> **Check your understanding**
(a) In the passage on replacing third-party cookies, what does the text compare the use of native lookalike models for converters to?
(b) Continue the passage on cookie-free audience and inventory modeling from the point where it stops.

> **Text**

This all goes away in 2024 when Google retires the third-party cookie. What replaces it is modeling from a smaller number of IDs for walled gardens and inventory modeling in digital. 


Audience modeling of converters is fairly straightforward. A brand has a customer segment that has achieved a certain KPI, and they want to expand their reach. That cohort can be applied to native lookalike models that exist today in the walled gardens. They’re good models and are built for the environment they exist in, and they help with very low-funnel KPIs. Think of it as the new retargeting.


But you also need to build prospecting models. That isn’t as easy as the lower-funnel use of converted IDs. Enter programmatic contextual. 


Advanced Contextual’s solution powers both audience and inventory models. It all starts with using topics to identify example pages that a prospect is likely reading or watching. Instead of domains or channel fronts, we prioritize article and video pages that represent topics.

> **Extracted records**
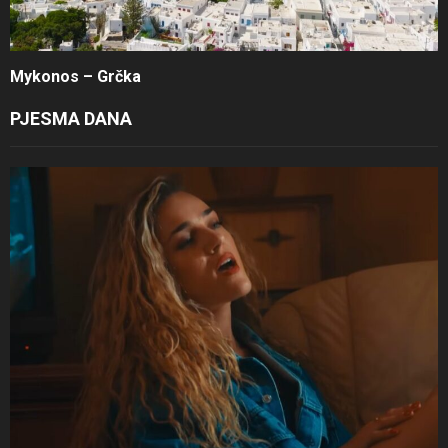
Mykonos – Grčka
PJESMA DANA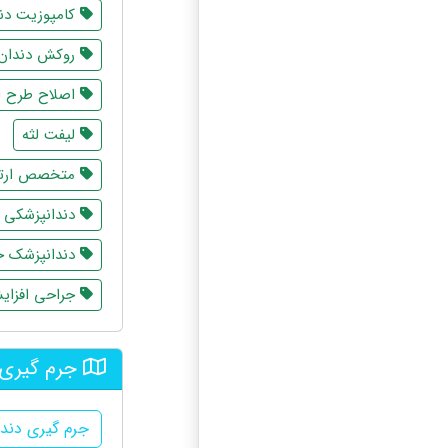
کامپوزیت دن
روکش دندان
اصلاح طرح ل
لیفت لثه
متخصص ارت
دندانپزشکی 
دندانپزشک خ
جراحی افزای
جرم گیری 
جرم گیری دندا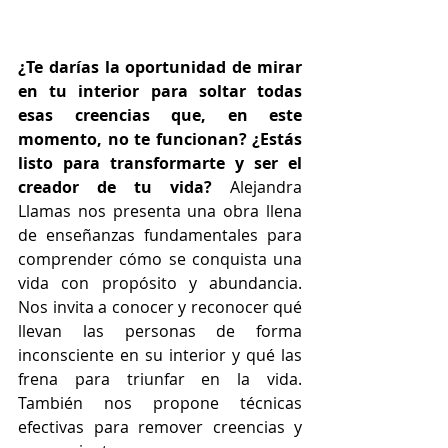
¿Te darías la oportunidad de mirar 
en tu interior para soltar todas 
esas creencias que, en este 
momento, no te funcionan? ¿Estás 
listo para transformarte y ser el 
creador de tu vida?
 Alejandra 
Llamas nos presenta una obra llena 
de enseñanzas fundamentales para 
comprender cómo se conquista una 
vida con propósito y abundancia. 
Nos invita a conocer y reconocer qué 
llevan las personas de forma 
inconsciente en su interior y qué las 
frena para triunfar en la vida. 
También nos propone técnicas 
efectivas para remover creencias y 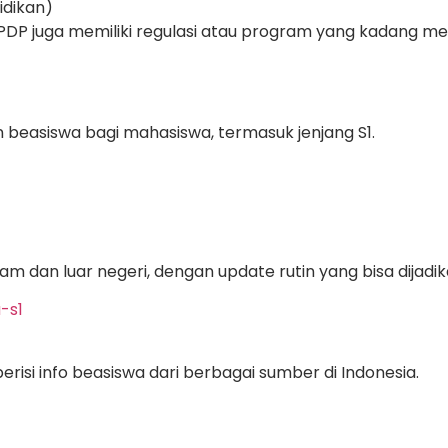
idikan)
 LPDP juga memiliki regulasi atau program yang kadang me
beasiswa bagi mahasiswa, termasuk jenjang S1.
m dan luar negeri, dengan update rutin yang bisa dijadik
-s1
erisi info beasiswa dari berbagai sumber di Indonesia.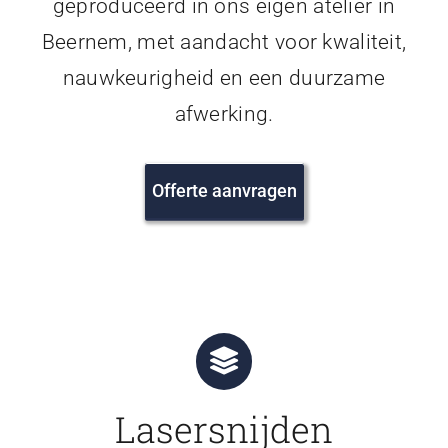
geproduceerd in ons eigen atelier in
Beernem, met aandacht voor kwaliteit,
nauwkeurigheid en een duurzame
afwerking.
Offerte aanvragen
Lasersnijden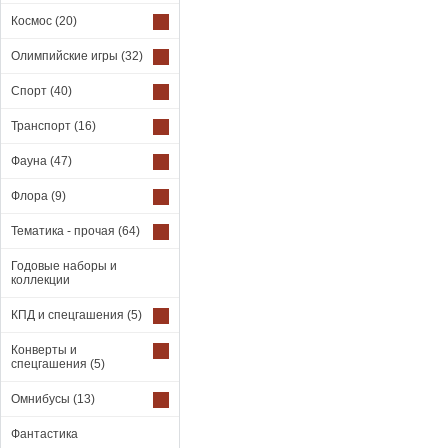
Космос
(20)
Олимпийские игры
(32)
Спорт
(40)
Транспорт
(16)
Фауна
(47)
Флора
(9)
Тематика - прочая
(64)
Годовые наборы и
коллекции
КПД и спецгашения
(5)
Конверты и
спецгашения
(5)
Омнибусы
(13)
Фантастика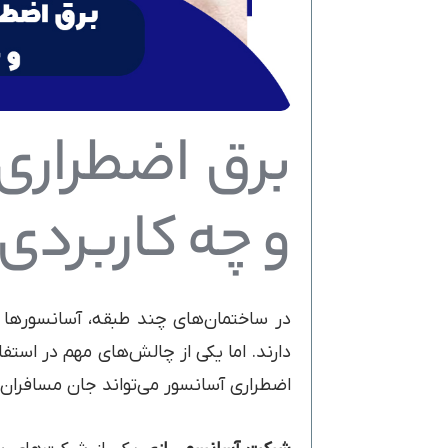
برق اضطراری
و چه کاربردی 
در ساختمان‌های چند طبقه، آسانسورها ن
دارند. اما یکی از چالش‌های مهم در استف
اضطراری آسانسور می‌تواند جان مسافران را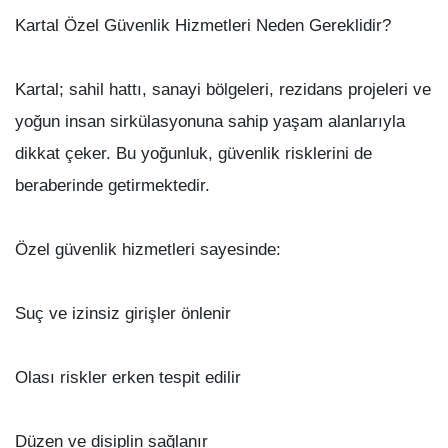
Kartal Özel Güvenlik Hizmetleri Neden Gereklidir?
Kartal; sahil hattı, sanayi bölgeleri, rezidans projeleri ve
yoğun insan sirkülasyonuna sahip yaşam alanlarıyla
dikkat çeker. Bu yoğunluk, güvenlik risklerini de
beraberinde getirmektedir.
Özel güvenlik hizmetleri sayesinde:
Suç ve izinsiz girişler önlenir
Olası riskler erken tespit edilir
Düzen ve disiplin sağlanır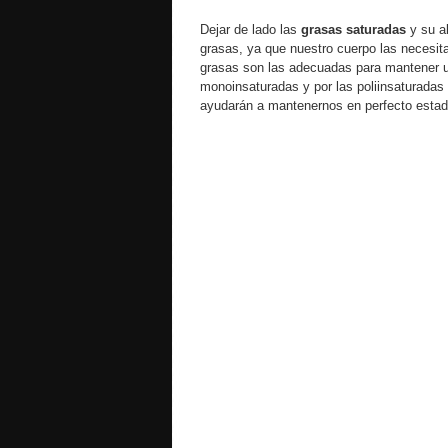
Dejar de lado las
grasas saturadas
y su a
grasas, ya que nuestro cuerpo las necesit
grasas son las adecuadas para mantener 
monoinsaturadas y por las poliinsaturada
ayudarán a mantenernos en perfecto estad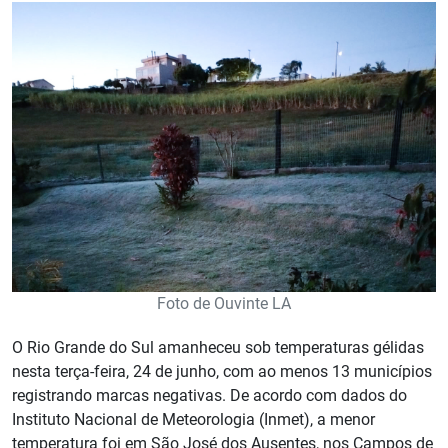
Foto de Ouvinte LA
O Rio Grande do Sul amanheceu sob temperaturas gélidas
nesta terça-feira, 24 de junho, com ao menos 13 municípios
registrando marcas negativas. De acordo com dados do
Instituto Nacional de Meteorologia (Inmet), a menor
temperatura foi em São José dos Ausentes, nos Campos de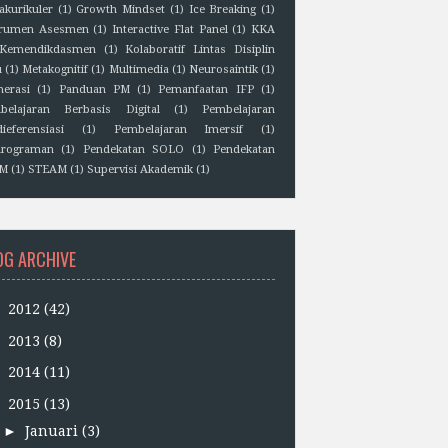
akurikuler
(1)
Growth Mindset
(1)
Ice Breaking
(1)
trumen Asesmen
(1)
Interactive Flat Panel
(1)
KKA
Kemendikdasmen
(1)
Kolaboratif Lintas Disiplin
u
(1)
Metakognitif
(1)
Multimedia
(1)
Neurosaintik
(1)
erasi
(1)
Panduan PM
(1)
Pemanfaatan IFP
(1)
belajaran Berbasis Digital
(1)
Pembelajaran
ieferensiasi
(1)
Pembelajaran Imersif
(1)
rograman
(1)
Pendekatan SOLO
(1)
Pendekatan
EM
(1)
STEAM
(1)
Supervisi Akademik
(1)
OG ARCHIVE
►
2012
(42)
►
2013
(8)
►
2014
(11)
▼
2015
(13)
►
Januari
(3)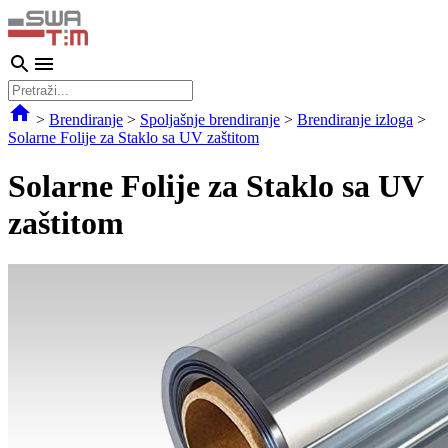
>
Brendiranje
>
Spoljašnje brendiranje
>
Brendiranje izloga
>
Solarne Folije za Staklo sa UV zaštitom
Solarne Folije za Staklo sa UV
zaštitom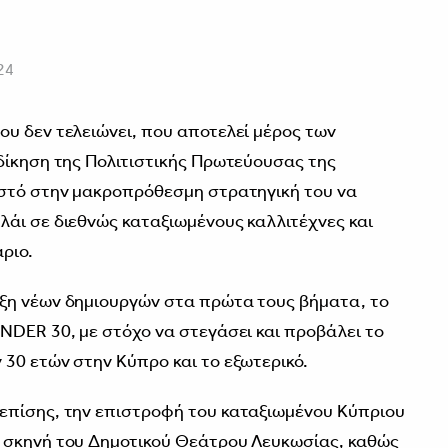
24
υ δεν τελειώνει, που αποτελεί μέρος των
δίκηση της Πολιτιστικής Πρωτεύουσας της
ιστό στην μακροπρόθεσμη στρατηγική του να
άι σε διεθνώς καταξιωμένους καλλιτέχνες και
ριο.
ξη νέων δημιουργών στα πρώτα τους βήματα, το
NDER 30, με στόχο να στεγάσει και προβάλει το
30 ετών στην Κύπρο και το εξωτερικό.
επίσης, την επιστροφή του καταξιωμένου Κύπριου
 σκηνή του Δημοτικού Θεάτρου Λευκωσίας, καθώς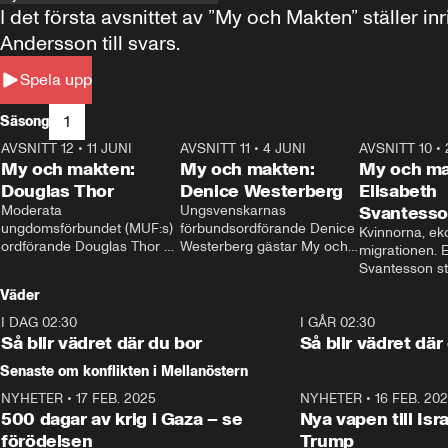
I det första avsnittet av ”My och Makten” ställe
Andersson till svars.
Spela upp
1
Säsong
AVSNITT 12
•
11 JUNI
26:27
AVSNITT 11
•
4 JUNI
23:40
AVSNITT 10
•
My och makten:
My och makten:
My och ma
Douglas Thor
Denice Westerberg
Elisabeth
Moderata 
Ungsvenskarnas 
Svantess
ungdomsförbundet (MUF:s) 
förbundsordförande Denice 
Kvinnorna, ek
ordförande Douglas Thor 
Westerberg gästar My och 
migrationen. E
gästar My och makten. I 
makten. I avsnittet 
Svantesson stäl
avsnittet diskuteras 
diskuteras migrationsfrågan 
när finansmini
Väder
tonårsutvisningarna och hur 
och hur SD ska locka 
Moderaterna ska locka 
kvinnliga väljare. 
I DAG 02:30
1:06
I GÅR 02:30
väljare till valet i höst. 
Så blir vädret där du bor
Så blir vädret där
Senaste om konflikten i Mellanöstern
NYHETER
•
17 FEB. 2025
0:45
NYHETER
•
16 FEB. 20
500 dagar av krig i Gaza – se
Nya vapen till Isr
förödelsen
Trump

> **Task-by-task results**
(a) The new retargeting.

(b)
We understand the topic of the content, not just the keywords . Because without precise content classification, you risk appearing on pages that are unsuitable for advertising. For instance, imprecise categorization could lead to your travel ads winding up on a news article about people fleeing a natural or manmade disaster. Our proprietary page reader carefully classifies content to prevent these mishaps.


After we put seed articles, or articles verified to genuinely represent given topics, into our platform and hit go, we ask our platform to find all the content that matches the seed topics from the 3.5 billion pages in our contextual index. And since we’re built in front of auctions, we also pull back any IDs attached to the content that has the right topic.


Our segments contain a list of pages as well as a list of IDs that visited that content. The IDs can be exported to walled garden models in a privacy-safe fashion so you can put prospects in the top of the funnel. As for the open web, because you know the exact pages you want to target, you can push those to your DSP and use our model to bid on those pages.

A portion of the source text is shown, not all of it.